EXCERPTED DATA:
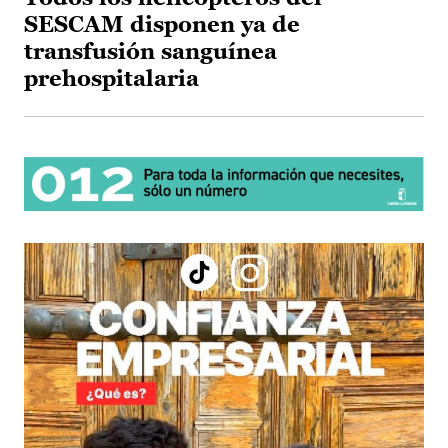
SESCAM disponen ya de
transfusión sanguínea
prehospitalaria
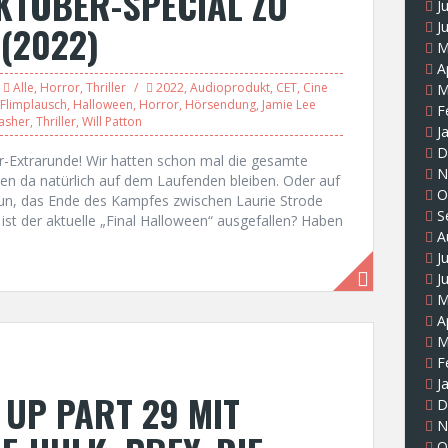
KTOBER-SPECIAL ZU
J
(2022)
J
M
A
Alle
,
Horror
,
Thriller
2022
,
Audioprodukt
,
CET
,
Cine
M
Flimplausch
,
Halloween
,
Horror
,
Hörsendung
,
Jamie Lee
F
lasher
,
Thriller
,
Will Patton
J
D
r-Extrarunde! Wir hatten schon mal die gesamte
N
 da natürlich auf dem Laufenden bleiben. Oder auf
O
nun, das Ende des Kampfes zwischen Laurie Strode
S
ist der aktuelle „Final Halloween“ ausgefallen? Haben
A
J
J
M
A
M
F
J
UP PART 29 MIT
D
N
O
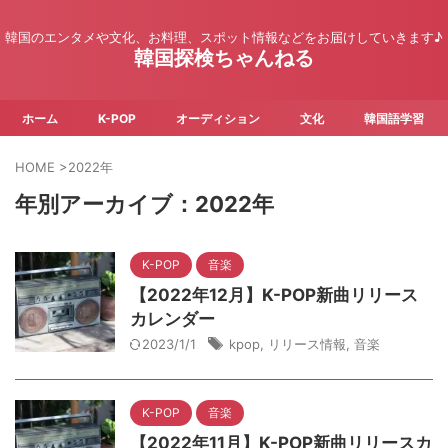
韓国のエンタメや文化、お料理、スポット情報などをお届けしていきます♪
韓国探検ちゃんねる
ホーム
K-POP
オーディション
文化
韓国語学習
HOME
>
2022年
年別アーカイブ：2022年
K-POP
音楽
【2022年12月】K-POP新曲リリース
カレンダー
2023/1/1
kpop
,
リリース情報
,
音楽
K-POP
音楽
【2022年11月】K-POP新曲リリースカ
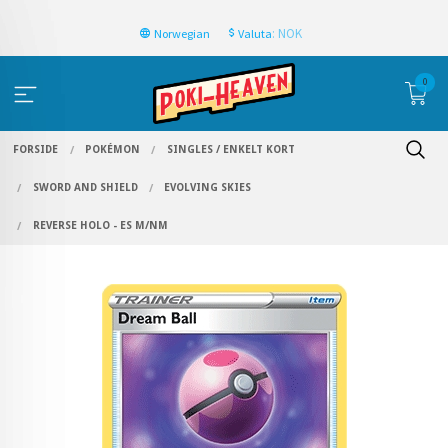
: NOK
Norwegian
Valuta
0
FORSIDE
POKÉMON
SINGLES / ENKELT KORT
SWORD AND SHIELD
EVOLVING SKIES
REVERSE HOLO - ES M/NM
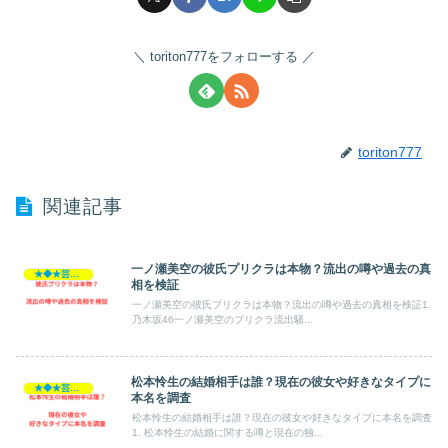
toriton777をフォローする
toriton777
関連記事
一ノ瀬美空の彼氏プリクラは本物？流出の噂や過去の真
★◆★芸能人★◆★
相を検証
一ノ瀬美空の彼氏プリクラは本物？流出の噂や過去の真相を検証1.
乃木坂46一ノ瀬美空のプリクラ流出騒...
松本怜生の結婚相手は誰？現在の彼女や好きなタイプに
★◆★芸能人★◆★
本名を調査
松本怜生の結婚相手は誰？現在の彼女や好きなタイプに本名を調査
1. 松本怜生の結婚に関する噂と現在の独...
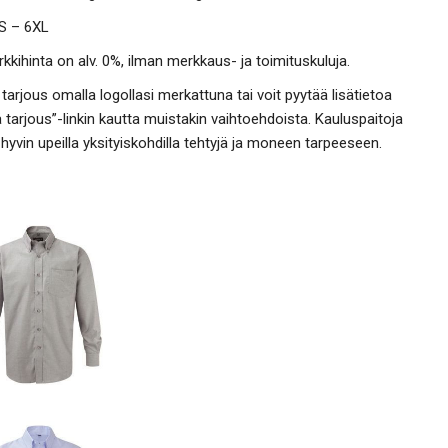
 S – 6XL
kkihinta on alv. 0%, ilman merkkaus- ja toimituskuluja.
tarjous omalla logollasi merkattuna tai voit pyytää lisätietoa
 tarjous”-linkin kautta muistakin vaihtoehdoista. Kauluspaitoja
 hyvin upeilla yksityiskohdilla tehtyjä ja moneen tarpeeseen.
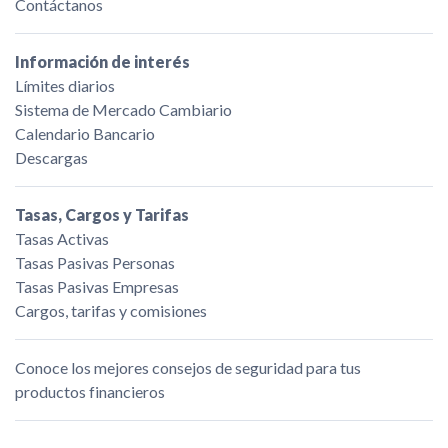
Contáctanos
Información de interés
Límites diarios
Sistema de Mercado Cambiario
Calendario Bancario
Descargas
Tasas, Cargos y Tarifas
Tasas Activas
Tasas Pasivas Personas
Tasas Pasivas Empresas
Cargos, tarifas y comisiones
Conoce los mejores consejos de seguridad para tus
productos financieros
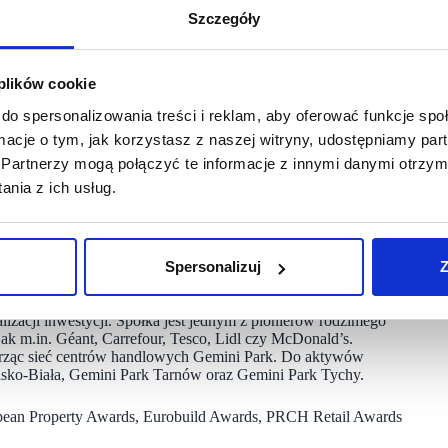
Szczegóły
 plików cookie
ła,
do spersonalizowania treści i reklam, aby oferować funkcje sp
ormacje o tym, jak korzystasz z naszej witryny, udostępniamy p
Partnerzy mogą połączyć te informacje z innymi danymi otrzym
entnie realizowanej strategii leasingowej. W 2025 roku
 obejmujące aż 40,5 tys. m² powierzchni.
nia z ich usług.
Spersonalizuj
Z
ma deweloperska, która od ponad 30 lat z sukcesem rozwija
lizacji inwestycji. Spółka jest jednym z pionierów rodzimego
ak m.in. Géant, Carrefour, Tesco, Lidl czy McDonald’s.
orząc sieć centrów handlowych Gemini Park. Do aktywów
elsko-Biała, Gemini Park Tarnów oraz Gemini Park Tychy.
ropean Property Awards, Eurobuild Awards, PRCH Retail Awards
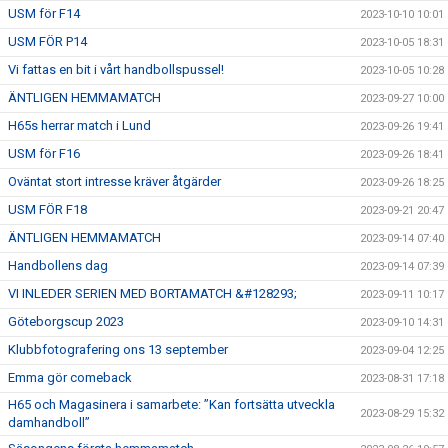
USM för F14
2023-10-10 10:01
USM FÖR P14
2023-10-05 18:31
Vi fattas en bit i vårt handbollspussel!
2023-10-05 10:28
ÄNTLIGEN HEMMAMATCH
2023-09-27 10:00
H65s herrar match i Lund
2023-09-26 19:41
USM för F16
2023-09-26 18:41
Oväntat stort intresse kräver åtgärder
2023-09-26 18:25
USM FÖR F18
2023-09-21 20:47
ÄNTLIGEN HEMMAMATCH
2023-09-14 07:40
Handbollens dag
2023-09-14 07:39
VI INLEDER SERIEN MED BORTAMATCH &#128293;
2023-09-11 10:17
Göteborgscup 2023
2023-09-10 14:31
Klubbfotografering ons 13 september
2023-09-04 12:25
Emma gör comeback
2023-08-31 17:18
H65 och Magasinera i samarbete: ”Kan fortsätta utveckla
2023-08-29 15:32
damhandboll”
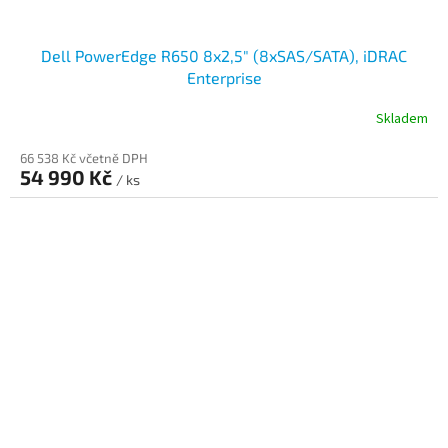
Dell PowerEdge R650 8x2,5" (8xSAS/SATA), iDRAC
Enterprise
Skladem
66 538 Kč včetně DPH
54 990 Kč
/ ks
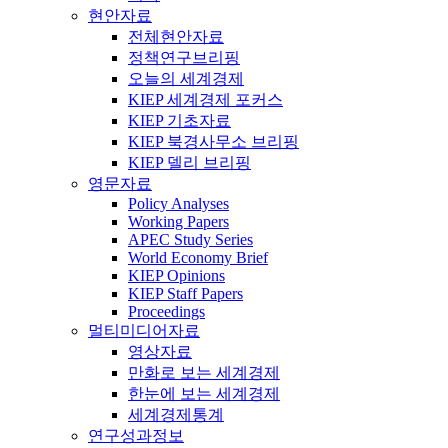
현안자료
전체현안자료
정책연구브리핑
오늘의 세계경제
KIEP 세계경제 포커스
KIEP 기초자료
KIEP 북경사무소 브리핑
KIEP 델리 브리핑
영문자료
Policy Analyses
Working Papers
APEC Study Series
World Economy Brief
KIEP Opinions
KIEP Staff Papers
Proceedings
멀티미디어자료
영상자료
만화로 보는 세계경제
한눈에 보는 세계경제
세계경제통계
연구성과정보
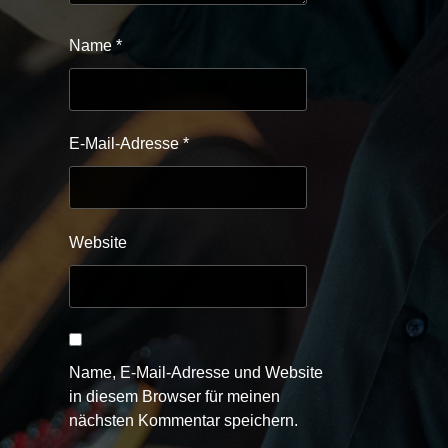
Name
*
E-Mail-Adresse
*
Website
Name, E-Mail-Adresse und Website
in diesem Browser für meinen
nächsten Kommentar speichern.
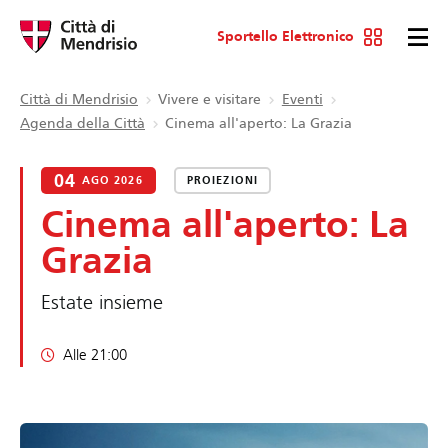
Sportello Elettronico
Città di Mendrisio
Vivere e visitare
Eventi
Agenda della Città
Cinema all'aperto: La Grazia
04
AGO 2026
PROIEZIONI
Cinema all'aperto: La
Grazia
Estate insieme
Alle 21:00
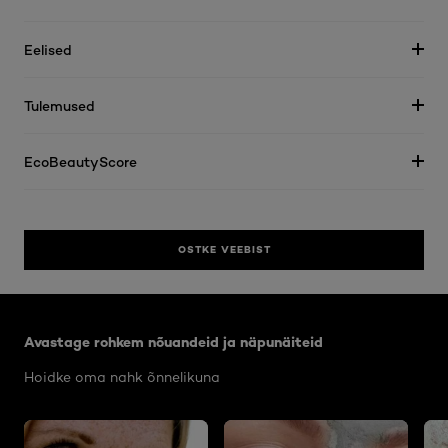
Eelised
Tulemused
EcoBeautyScore
OSTKE VEEBIST
Jätke vahele see slaidinäitaja: Body Care Articles
Avastage rohkem nõuandeid ja näpunäiteid
Hoidke oma nahk õnnelikuna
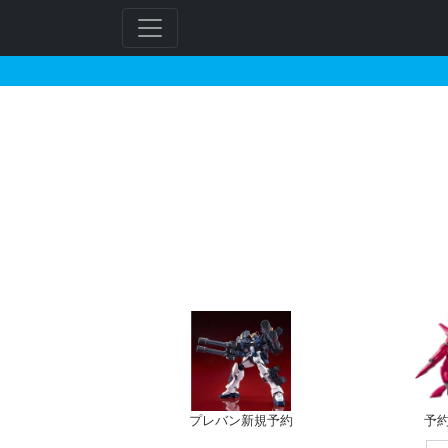
MG 1/100 MSZ-0
フ
リ
ー
ワ
ー
ド
検
索
プレバン新規予約
予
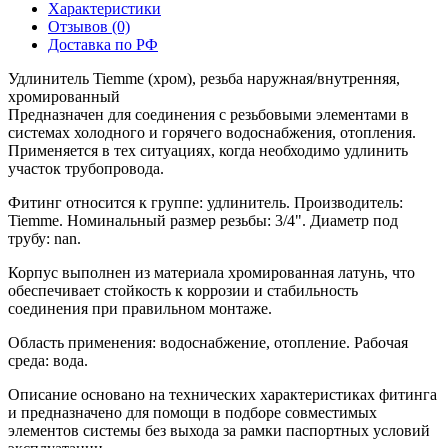
Характеристики
Отзывов (0)
Доставка по РФ
Удлинитель Tiemme (хром), резьба наружная/внутренняя,
хромированный
Предназначен для соединения с резьбовыми элементами в
системах холодного и горячего водоснабжения, отопления.
Применяется в тех ситуациях, когда необходимо удлинить
участок трубопровода.
Фитинг относится к группе: удлинитель. Производитель:
Tiemme. Номинальный размер резьбы: 3/4". Диаметр под
трубу: nan.
Корпус выполнен из материала хромированная латунь, что
обеспечивает стойкость к коррозии и стабильность
соединения при правильном монтаже.
Область применения: водоснабжение, отопление. Рабочая
среда: вода.
Описание основано на технических характеристиках фитинга
и предназначено для помощи в подборе совместимых
элементов системы без выхода за рамки паспортных условий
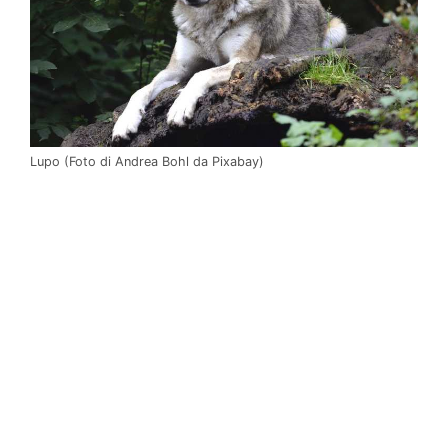
Lupo (Foto di Andrea Bohl da Pixabay)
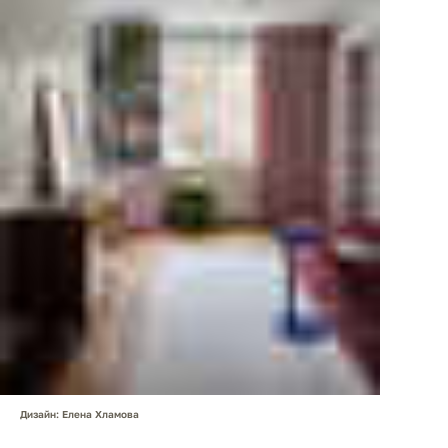
Дизайн: Елена Хламова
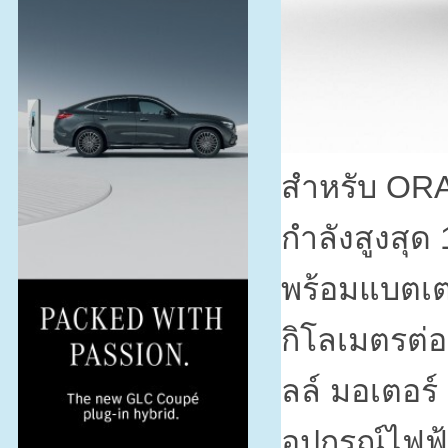
สำหรับ
ORA
กำลังสูงสุด
พร้อมแบตเต
กิโลเมตรต่
ลล์ มอเตอร
อุปกรณ์ไฟฟ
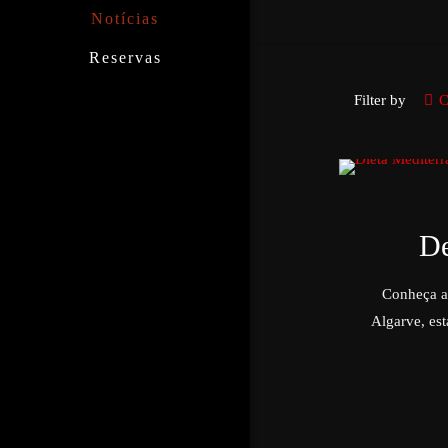
Notícias
Reservas
Filter by
C
De
Conheça a 
Algarve, est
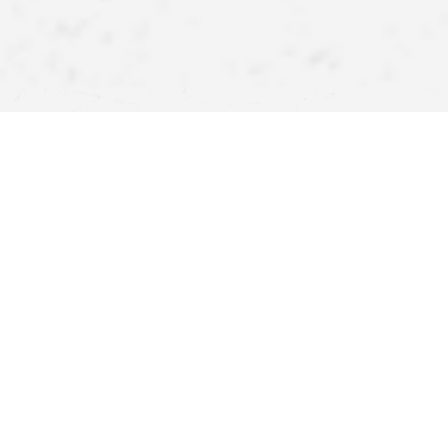
APPlikuj inspiracje
Pobierz naszą aplikację i zyskaj więcej! Atrakcyjne rabaty,
szybkie i wygodne zakupy oraz powiadomienia o
promocjach i nowościach – teraz na wyciągnięcie ręki.
Pomoc
Znajdź sklep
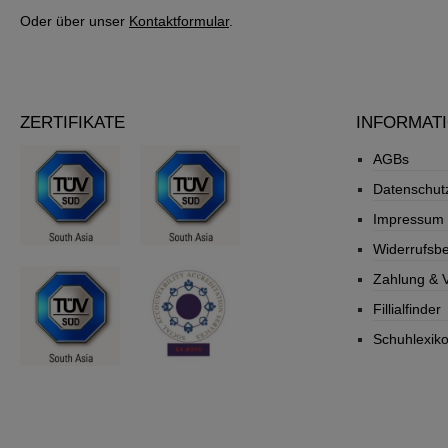
- frischt die Farben auf
Oder über unser
Kontaktformular
.
Anleitung Benutzung: Nur in
belüfteten Räumen oder
möglichst im Freien
anwenden. Der Sprühabstand
sollte 20 cm betragen, um ein
gleichmäßiges feines
ZERTIFIKATE
INFORMAT
Sprühbild zu erreichen. Für
eine Grundimprägnierung vor
AGBs
dem ersten Tragen das
Datenschut
Material mit mindestens 3
nicht so feuchten
Impressum
Sprühaufträgen behandeln.
Nach ca. 8-10 mal Tragen den
Widerrufsb
Imprägnierschutz auffrischen.
Zahlung & 
Pflichtangaben:
Warnhinweise: GEFAHR
Fillialfinder
Vorsicht! Unbedingt
beachten! Gesundheitsschäde
Schuhlexik
n durch Einatmen möglich!
Nur im Freien oder bei guter
Belüftung verwenden! Nur
wenige Sekunden sprühen!
Großflächige Leder- und
Textilerzeugnisse nur im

TASK TO COMPLETE: Once every line above has been checked for the string "Città", give the number of matching lines and nothing more.

YOUR SOLUTION: 2